Shipping Warehousing Insurance Losses not covered by insurance Sales commissions for brokers contracting with foreign buyers Interests to pay investors

All of which would have to be paid by Southern interests instead of Northern ones if New York were cut out of the deal.

I suspect it is not worth my trouble to enlighten you on any of this, because I have noticed a pattern with you. No matter what I show you, if you can't rebut it, you just dismiss or ignore it, but for kicks and grins, let's look at some of your items.

"Shipping."

You keep telling me that the navigation act of 1817 had no detrimental effect on the South, and I keep telling you it was very significant. It effectively forced the South to hire only New York shippers to handle their cargoes. The South could have hired foreign ships and crews at much cheaper prices, but the Navigation act of 1817 made it ruinously expensive to do so, plus the use of Foreign Ships and crews to carry traffic between US ports was strictly forbidden, and would have caused the entire cargo to be seized if it was discovered.

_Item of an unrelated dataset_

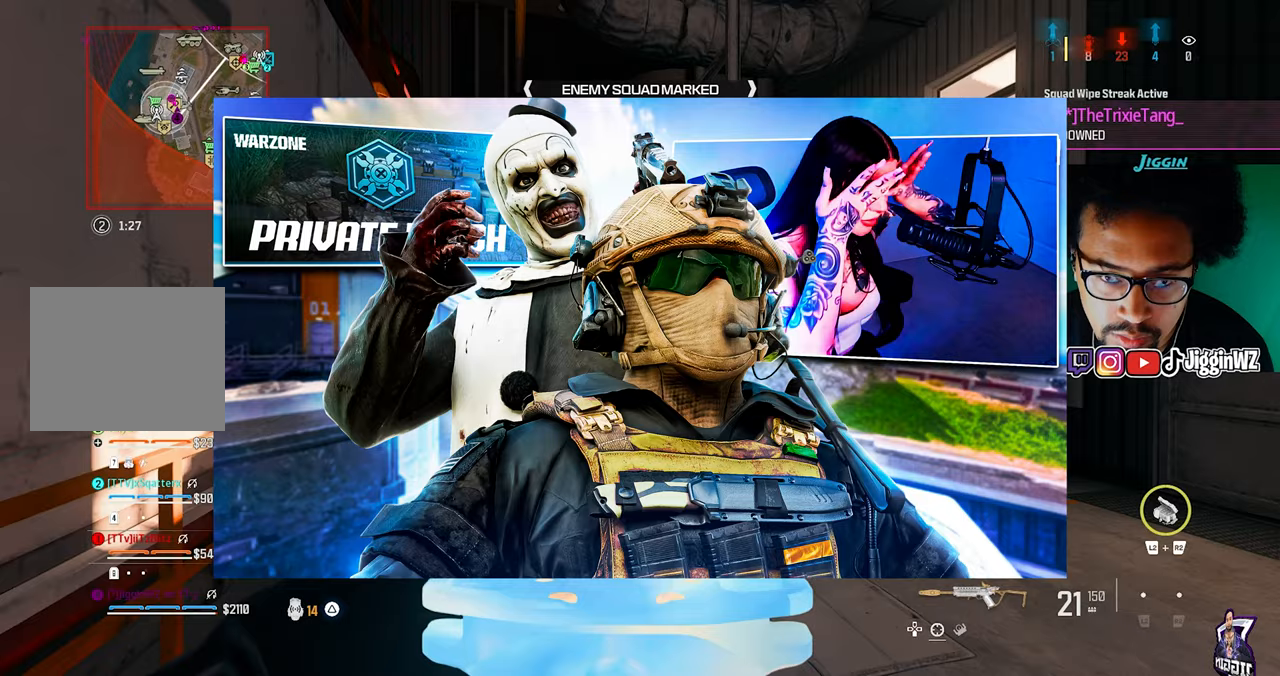
{"buttons": ["L1", "R1"], "left_stick": "center", "right_stick": "center", "events": [[33, "left_stick", "down-left"], [233, "right_stick", "center"], [333, "left_stick", "center"]]}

The North Eastern shipping companies priced their services at just below what it would cost for the South to hire foreign ships or crews, after paying all the fines. The South would have seen an immediate reduction in shipping costs by getting out from under the Navigation act of 1817.

Warehousing
Insurance
Losses not covered by insurance

All of these things the South could have done for itself, and would have with independence. Warehousing was already being built in Charleston after the secession. Newspaper accounts of the period indicate a massive building boom had started at the time, especially in the area of Warehousing.

The business men in the North that handled this sort of business were looking at the South with grave concern about the future of their businesses. They saw Southern independence as a grave financial threat to themselves.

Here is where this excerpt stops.